• [WHAT THE TASK ASKS] Everything in the data that follows should be given again verbatim, except the images.

• [AVAILABLE DATA]
....................

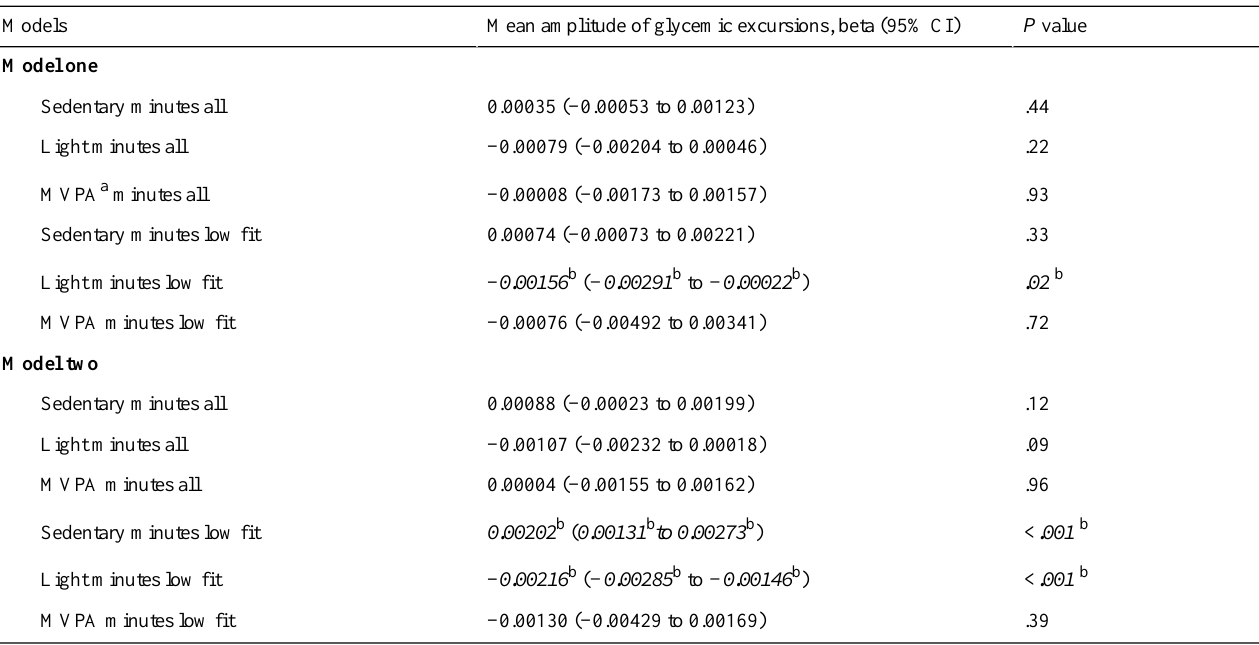
Table 5. Associations between physical activity and mean amplitude of glycemic excursions for the whole sample and for the low fitness group. Model one represents a univariable association, and model two is adjusted for wear minutes, age, sex, and percentage body fat.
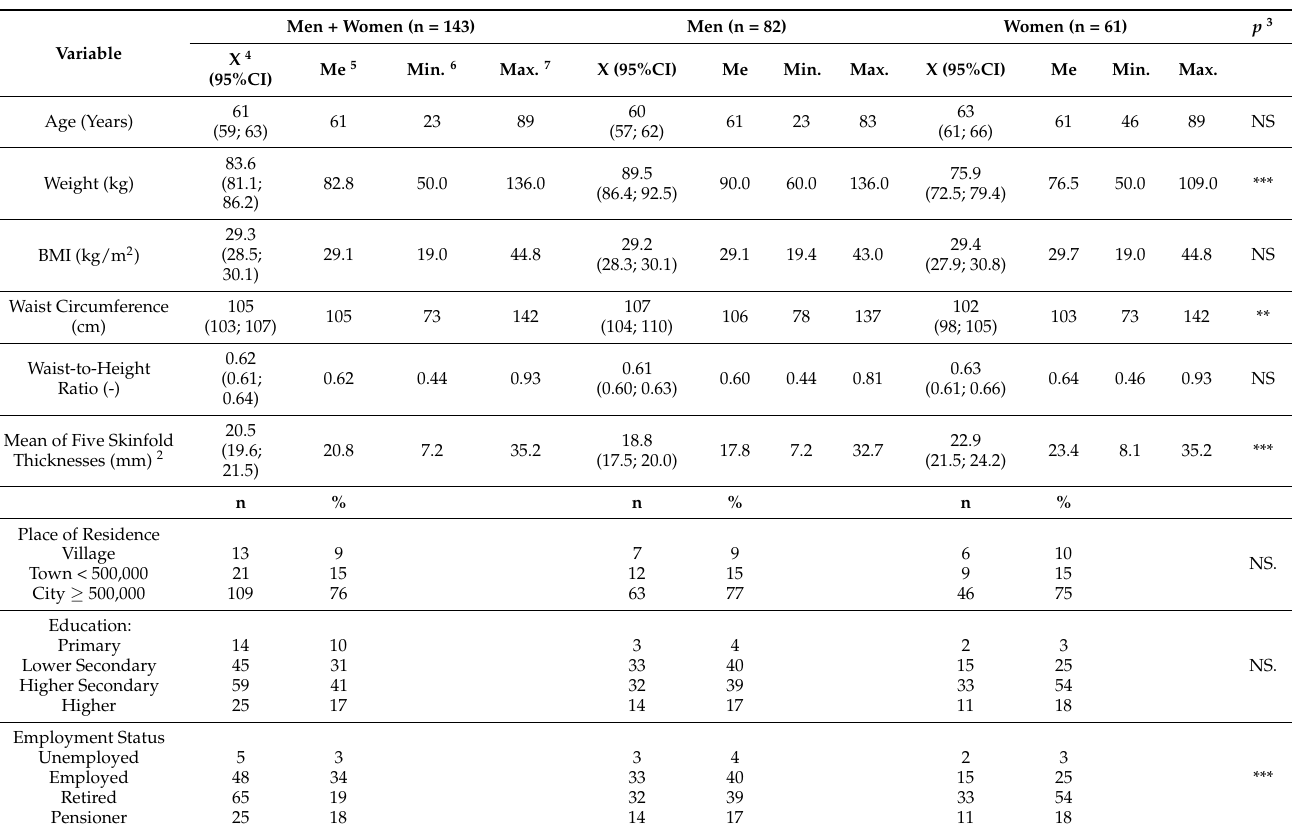
Table 1. Sample characteristics 1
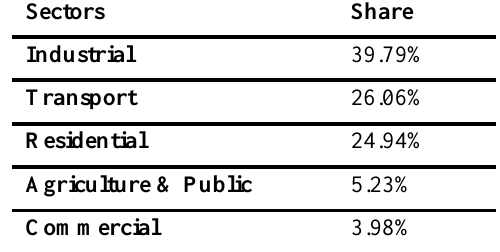
Table.8.Shares of Sectoral Demand for Final Energy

....................

• [RESPONSE]
Table 5. Associations between physical activity and mean amplitude of glycemic excursions for the whole sample and for the low fitness group. Model one represents a univariable association, and model two is adjusted for wear minutes, age, sex, and percentage body fat.
Table 1. Sample characteristics 1
Table.8.Shares of Sectoral Demand for Final Energy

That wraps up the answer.